L’uscita del singolo apre anche la strada a una serie di attività promozionali. Le Lollipop hanno già espresso l’intenzione di tornare a incontrare il pubblico con interviste, esibizioni live e, forse, una tournée. La distribuzione curata da Warner Music Italy/ADA Music garantirà una presenza capillare su radio e piattaforme digitali, fondamentale per riaffermare il loro ruolo nel mercato musicale.
Venticinque anni dopo: il peso di un ritorno
Il ritorno delle Lollipop con “Say Now” ha un valore che va oltre la semplice uscita di un singolo. Sono passati venticinque anni da quando il gruppo ha mosso i primi passi, un traguardo che sottolinea la loro storia e l’affetto che hanno saputo mantenere. Per molti, la loro musica è stata parte dell’infanzia o dell’adolescenza, e questa reunion riporta a galla quel mix di nostalgia e freschezza.
Marcella, Marta e Veronica hanno scelto di affrontare questo momento con consapevolezza, senza voler ripetere a tutti i costi il passato. “Say Now è un invito a guardare avanti, un ponte tra ciò che sono state e quello che vogliono diventare oggi.”
Anche la casa discografica si è mostrata convinta del progetto, investendo nel ritorno di una band che sa rinnovarsi senza dimenticare le radici. In un mercato italiano sempre più vario, i ritorni di gruppi storici come le Lollipop attirano l’attenzione e il pubblico.
Cosa aspettarsi dopo l’uscita di “Say Now”
Dopo il lancio del singolo, occhi e orecchie resteranno puntati sulle mosse delle Lollipop.

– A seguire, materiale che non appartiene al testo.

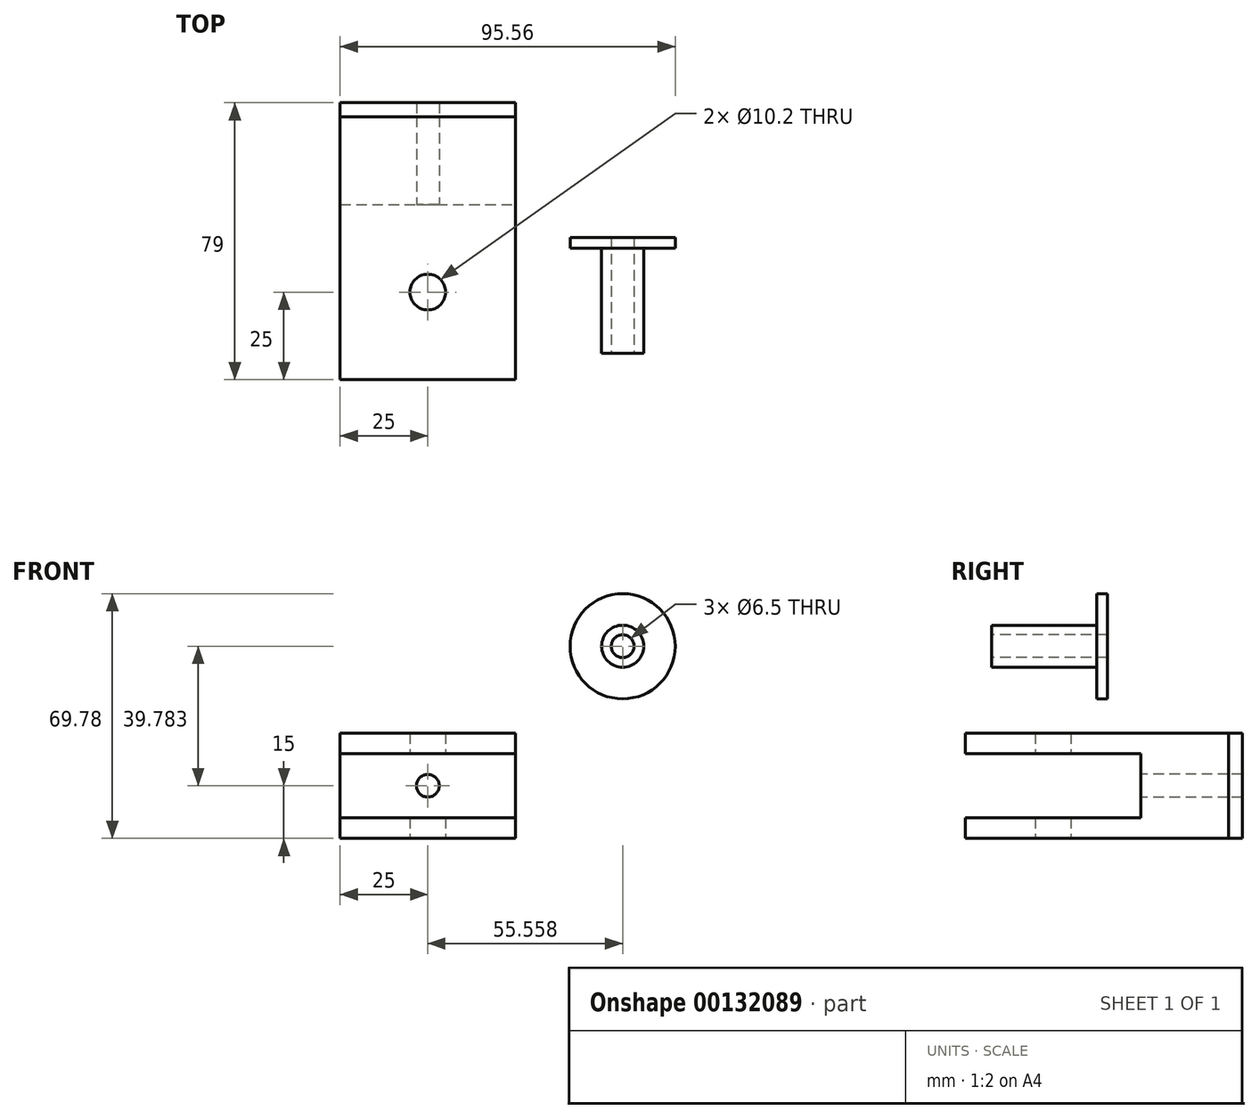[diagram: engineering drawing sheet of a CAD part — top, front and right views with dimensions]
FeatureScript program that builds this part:
annotation { "Feature Type Name" : "Feature", "Feature Type Description" : "" }
export const myFeature = defineFeature(function(context is Context, id is Id, definition is map)
    precondition{}
    {
        {
            var Q0;
            Q0=qCreatedBy(makeId("Top.planeOp"),FACE);
            var sketch = newSketch(context, id + "F0", { "sketchPlane" : qUnion([Q0])});
            skLineSegment(sketch, "E0.bottom", {"start": v(-25, 37.5) * mm, "end": v(25, 37.5) * mm});
            skLineSegment(sketch, "E0.top", {"start": v(-25, -37.5) * mm, "end": v(25, -37.5) * mm});
            skLineSegment(sketch, "E0.left", {"start": v(-25, 37.5) * mm, "end": v(-25, -37.5) * mm});
            skLineSegment(sketch, "E0.right", {"start": v(25, 37.5) * mm, "end": v(25, -37.5) * mm});
            skPoint(sketch, "E0.middle", {"position": v(0, 0) * mm});
            skSolve(sketch);
        }
        {
            var Q0;
            Q0=makeQuery(id+"F0.imprint","IMPRINT",FACE,{"disambiguationData":[TD([[makeQuery(id+"F0.imprint","IMPRINT",EDGE,{"derivedFrom":sQuery(id+"F0.wireOp",EDGE,"E0.bottom")}),-1.0]])]});
            extrude(context, id + "F1", {"entities" : qUnion([Q0]), "depth" : 30 * mm});
        }
        {
            var Q0;
            Q0=makeQuery(id+"F1.opExtrude","SWEPT_FACE",FACE,{"disambiguationData":[OSD([sQuery(id+"F0.wireOp",EDGE,"E0.top")])]});
            var sketch = newSketch(context, id + "F2", { "sketchPlane" : qUnion([Q0])});
            skLineSegment(sketch, "E1.0.0", {"start": v(-25, 0) * mm, "end": v(25, 0) * mm});
            skLineSegment(sketch, "E1.0.1", {"start": v(25, 0) * mm, "end": v(25, 30) * mm});
            skLineSegment(sketch, "E1.0.2", {"start": v(25, 30) * mm, "end": v(-25, 30) * mm});
            skLineSegment(sketch, "E1.0.3", {"start": v(-25, 30) * mm, "end": v(-25, 0) * mm});
            skLineSegment(sketch, "E2", {"start": v(-25, 15) * mm, "end": v(25, 15) * mm, "construction": true});
            skLineSegment(sketch, "E3.bottom", {"start": v(-25, 24.15) * mm, "end": v(25, 24.15) * mm});
            skLineSegment(sketch, "E3.top", {"start": v(-25, 5.85) * mm, "end": v(25, 5.85) * mm});
            skLineSegment(sketch, "E3.left", {"start": v(-25, 24.15) * mm, "end": v(-25, 5.85) * mm});
            skLineSegment(sketch, "E3.right", {"start": v(25, 24.15) * mm, "end": v(25, 5.85) * mm});
            skPoint(sketch, "E3.middle", {"position": v(0, 15) * mm});
            skSolve(sketch);
        }
        {
            var Q0;
            Q0=makeQuery(id+"F2.imprint","IMPRINT",FACE,{"disambiguationData":[TD([[makeQuery(id+"F2.imprint","IMPRINT",EDGE,{"derivedFrom":sQuery(id+"F2.wireOp",EDGE,"E3.bottom")}),-1.0]])]});
            extrude(context, id + "F3", {"entities" : qUnion([Q0]), "operationType" : NewBodyOperationType.REMOVE, "oppositeDirection" : true, "depth" : 50 * mm});
        }
        {
            var Q0;
            Q0=sQuery(id+"F2.wireOp",VERTEX,"E3.middle");
            var Q1;
            Q1=makeQuery(id+"F1.opExtrude","SWEPT_BODY",BODY,{"disambiguationData":[OSD([sQuery(id+"F0.wireOp",EDGE,"E0.bottom"),sQuery(id+"F0.wireOp",EDGE,"E0.top"),sQuery(id+"F0.wireOp",EDGE,"E0.left"),sQuery(id+"F0.wireOp",EDGE,"E0.right")])]});
            hole(context, id + "F4", {"style" : HoleStyle.SIMPLE, "endStyle" : HoleEndStyle.THROUGH, "holeDiameter" : 6.5 * mm, "locations" : qUnion([Q0]), "scope" : qUnion([Q1]), "isTappedThrough" : true});
        }
        {
            var Q0;
            Q0=makeQuery(id+"F1.opExtrude","CAP_FACE",FACE,{"disambiguationData":[OSD([sQuery(id+"F0.wireOp",EDGE,"E0.bottom"),sQuery(id+"F0.wireOp",EDGE,"E0.top"),sQuery(id+"F0.wireOp",EDGE,"E0.left"),sQuery(id+"F0.wireOp",EDGE,"E0.right")])],"isStart":true});
            var sketch = newSketch(context, id + "F5", { "sketchPlane" : qUnion([Q0])});
            skLineSegment(sketch, "E4.0.0", {"start": v(-25, -37.5) * mm, "end": v(25, -37.5) * mm});
            skLineSegment(sketch, "E4.0.1", {"start": v(25, -37.5) * mm, "end": v(25, 37.5) * mm});
            skLineSegment(sketch, "E4.0.2", {"start": v(25, 37.5) * mm, "end": v(-25, 37.5) * mm});
            skLineSegment(sketch, "E4.0.3", {"start": v(-25, 37.5) * mm, "end": v(-25, -37.5) * mm});
            skLineSegment(sketch, "E5.0", {"start": v(-25, -12.5) * mm, "end": v(25, -12.5) * mm});
            skPoint(sketch, "E6", {"position": v(0, 12.5) * mm});
            skSolve(sketch);
        }
        {
            var Q0;
            Q0=sQuery(id+"F5.wireOp",VERTEX,"E6");
            var Q1;
            Q1=makeQuery(id+"F1.opExtrude","SWEPT_BODY",BODY,{"disambiguationData":[OSD([sQuery(id+"F0.wireOp",EDGE,"E0.bottom"),sQuery(id+"F0.wireOp",EDGE,"E0.top"),sQuery(id+"F0.wireOp",EDGE,"E0.left"),sQuery(id+"F0.wireOp",EDGE,"E0.right")])]});
            hole(context, id + "F6", {"style" : HoleStyle.SIMPLE, "endStyle" : HoleEndStyle.THROUGH, "holeDiameter" : 10.2 * mm, "locations" : qUnion([Q0]), "scope" : qUnion([Q1]), "isTappedThrough" : true});
        }
        {
            var Q0;
            Q0=qCreatedBy(makeId("Front.planeOp"),FACE);
            var sketch = newSketch(context, id + "F7", { "sketchPlane" : qUnion([Q0])});
            skCircle(sketch, "E7", {"center": v(55.56, 54.78) * mm, "radius": 15 * mm});
            skCircle(sketch, "E8", {"center": v(55.56, 54.78) * mm, "radius": 3.25 * mm});
            skCircle(sketch, "E9", {"center": v(55.56, 54.78) * mm, "radius": 6 * mm});
            skSolve(sketch);
        }
        {
            var Q0;
            Q0=makeQuery(id+"F7.imprint","IMPRINT",FACE,{"disambiguationData":[TD([[makeQuery(id+"F7.imprint","IMPRINT",EDGE,{"derivedFrom":sQuery(id+"F7.wireOp",EDGE,"E7")}),1.0]])]});
            var Q1;
            Q1=makeQuery(id+"F7.imprint","IMPRINT",FACE,{"disambiguationData":[TD([[makeQuery(id+"F7.imprint","IMPRINT",EDGE,{"derivedFrom":sQuery(id+"F7.wireOp",EDGE,"E8")}),-1.0]])]});
            extrude(context, id + "F8", {"entities" : qUnion([Q0, Q1]), "oppositeDirection" : true, "depth" : 3 * mm});
        }
        {
            var Q0;
            Q0=makeQuery(id+"F7.imprint","IMPRINT",FACE,{"disambiguationData":[TD([[makeQuery(id+"F7.imprint","IMPRINT",EDGE,{"derivedFrom":sQuery(id+"F7.wireOp",EDGE,"E8")}),-1.0]])]});
            extrude(context, id + "F9", {"entities" : qUnion([Q0]), "operationType" : NewBodyOperationType.ADD, "depth" : 30 * mm});
        }
        {
            var Q0;
            Q0=makeQuery(id+"F1.opExtrude","SWEPT_FACE",FACE,{"disambiguationData":[OSD([sQuery(id+"F0.wireOp",EDGE,"E0.bottom")])]});
            extrude(context, id + "F10", {"entities" : qUnion([Q0]), "depth" : 4 * mm});
        }
    });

Le prime indicazioni parlano di un impegno serio e duraturo, con possibili nuovi brani, concerti e attività promozionali.
L’estate 2026 potrebbe essere l’occasione giusta per rivedere il trio sui palchi di festival e manifestazioni musicali, dando concretezza al loro ritorno. Grazie alla strategia di Warner Music Italy/ADA Music, ci sarà un lavoro mirato per riportarle sotto i riflettori.

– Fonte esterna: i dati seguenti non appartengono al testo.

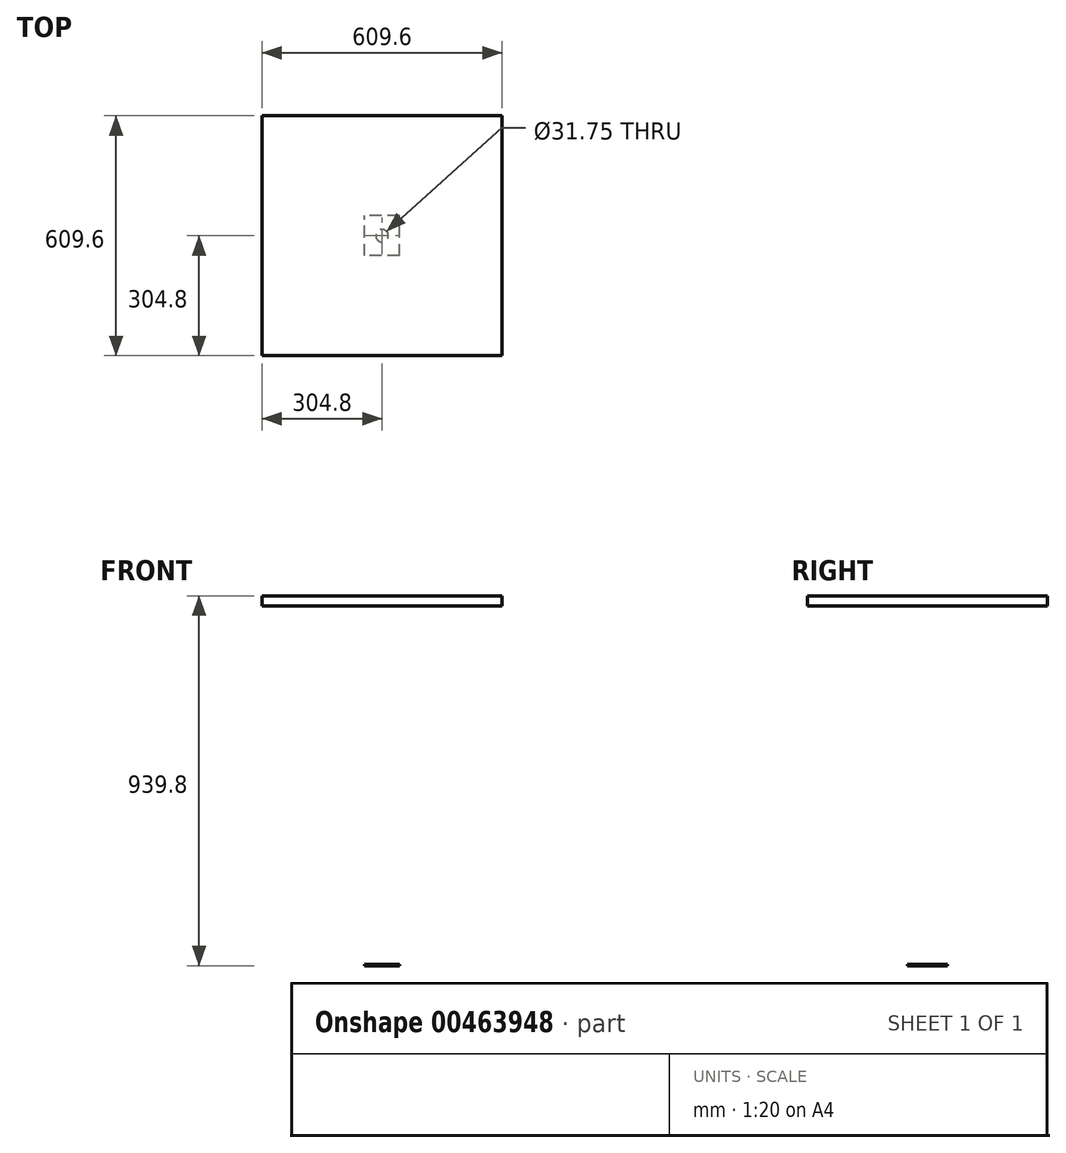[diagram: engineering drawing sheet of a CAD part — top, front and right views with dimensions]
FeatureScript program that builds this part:
annotation { "Feature Type Name" : "Feature", "Feature Type Description" : "" }
export const myFeature = defineFeature(function(context is Context, id is Id, definition is map)
    precondition{}
    {
        {
            var Q0;
            Q0=qCreatedBy(makeId("Top.planeOp"),FACE);
            var sketch = newSketch(context, id + "F0", { "sketchPlane" : qUnion([Q0])});
            skLineSegment(sketch, "E0.bottom", {"start": v(304.8, -304.8) * mm, "end": v(-304.8, -304.8) * mm});
            skLineSegment(sketch, "E0.top", {"start": v(304.8, 304.8) * mm, "end": v(-304.8, 304.8) * mm});
            skLineSegment(sketch, "E0.left", {"start": v(304.8, -304.8) * mm, "end": v(304.8, 304.8) * mm});
            skLineSegment(sketch, "E0.right", {"start": v(-304.8, -304.8) * mm, "end": v(-304.8, 304.8) * mm});
            skPoint(sketch, "E0.middle", {"position": v(0, 0) * mm});
            skSolve(sketch);
        }
        {
            var Q0;
            Q0=qCreatedBy(makeId("Top.planeOp"),FACE);
            cPlane(context, id + "F1", {"entities" : qUnion([Q0]), "cplaneType" : CPlaneType.OFFSET, "offset" : 965.2 * mm, "oppositeDirection" : true, "width" : 152.4 * mm, "height" : 152.4 * mm});
        }
        {
            var Q0;
            Q0=qCreatedBy(id+"F1.planeOp",FACE);
            var sketch = newSketch(context, id + "F2", { "sketchPlane" : qUnion([Q0])});
            skLineSegment(sketch, "E1.bottom", {"start": v(44.45, -50.8) * mm, "end": v(-44.45, -50.8) * mm});
            skLineSegment(sketch, "E1.top", {"start": v(44.45, 50.8) * mm, "end": v(-44.45, 50.8) * mm});
            skLineSegment(sketch, "E1.left", {"start": v(44.45, -50.8) * mm, "end": v(44.45, 50.8) * mm});
            skLineSegment(sketch, "E1.right", {"start": v(-44.45, -50.8) * mm, "end": v(-44.45, 50.8) * mm});
            skPoint(sketch, "E1.middle", {"position": v(0, 0) * mm});
            skSolve(sketch);
        }
        {
            var Q0;
            Q0=qCreatedBy(id+"F1.planeOp",FACE);
            cPlane(context, id + "F3", {"entities" : qUnion([Q0]), "cplaneType" : CPlaneType.OFFSET, "offset" : 50.8 * mm, "width" : 152.4 * mm, "height" : 152.4 * mm});
        }
        {
            var Q0;
            Q0=qCreatedBy(id+"F3.planeOp",FACE);
            var sketch = newSketch(context, id + "F4", { "sketchPlane" : qUnion([Q0])});
            skCircle(sketch, "E2", {"center": v(0, 0) * mm, "radius": 15.88 * mm});
            skSolve(sketch);
        }
        {
            var Q0;
            Q0=qCreatedBy(id+"F3.planeOp",FACE);
            var sketch = newSketch(context, id + "F5", { "sketchPlane" : qUnion([Q0])});
            skLineSegment(sketch, "E3.0", {"start": v(-44.45, -50.8) * mm, "end": v(-44.45, 50.8) * mm});
            skLineSegment(sketch, "E3.1", {"start": v(44.45, -50.8) * mm, "end": v(44.45, 50.8) * mm});
            skLineSegment(sketch, "E3.2", {"start": v(44.45, -50.8) * mm, "end": v(-44.45, -50.8) * mm});
            skLineSegment(sketch, "E3.3", {"start": v(44.45, 50.8) * mm, "end": v(-44.45, 50.8) * mm});
            skCircle(sketch, "E4.0", {"center": v(0, 0) * mm, "radius": 15.88 * mm});
            skSolve(sketch);
        }
        {
            var Q0;
            Q0=makeQuery(id+"F0.imprint","IMPRINT",FACE,{"disambiguationData":[TD([[makeQuery(id+"F0.imprint","IMPRINT",EDGE,{"derivedFrom":sQuery(id+"F0.wireOp",EDGE,"E0.bottom")}),-1.0]])]});
            extrude(context, id + "F6", {"entities" : qUnion([Q0]), "depth" : 25.4 * mm, "offsetDistance" : 25.4 * mm});
        }
        {
            var Q0;
            Q0=makeQuery(id+"F5.imprint","IMPRINT",FACE,{"disambiguationData":[TD([[makeQuery(id+"F5.imprint","IMPRINT",EDGE,{"derivedFrom":sQuery(id+"F5.wireOp",EDGE,"E3.0")}),-1.0]])]});
            extrude(context, id + "F7", {"entities" : qUnion([Q0]), "depth" : 3.17 * mm, "offsetDistance" : 25.4 * mm});
        }
    });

Non mancheranno poi contenuti extra, come videoclip e versioni alternative del brano, pensati per mantenere alta l’attenzione sul progetto. La risposta del pubblico, tra streaming e radio, sarà decisiva per capire i passi successivi di questa nuova avventura.
“Say Now è quindi l’inizio di un capitolo tutto nuovo per le Lollipop, pronte a scrivere una pagina fresca dopo 25 anni di storia.”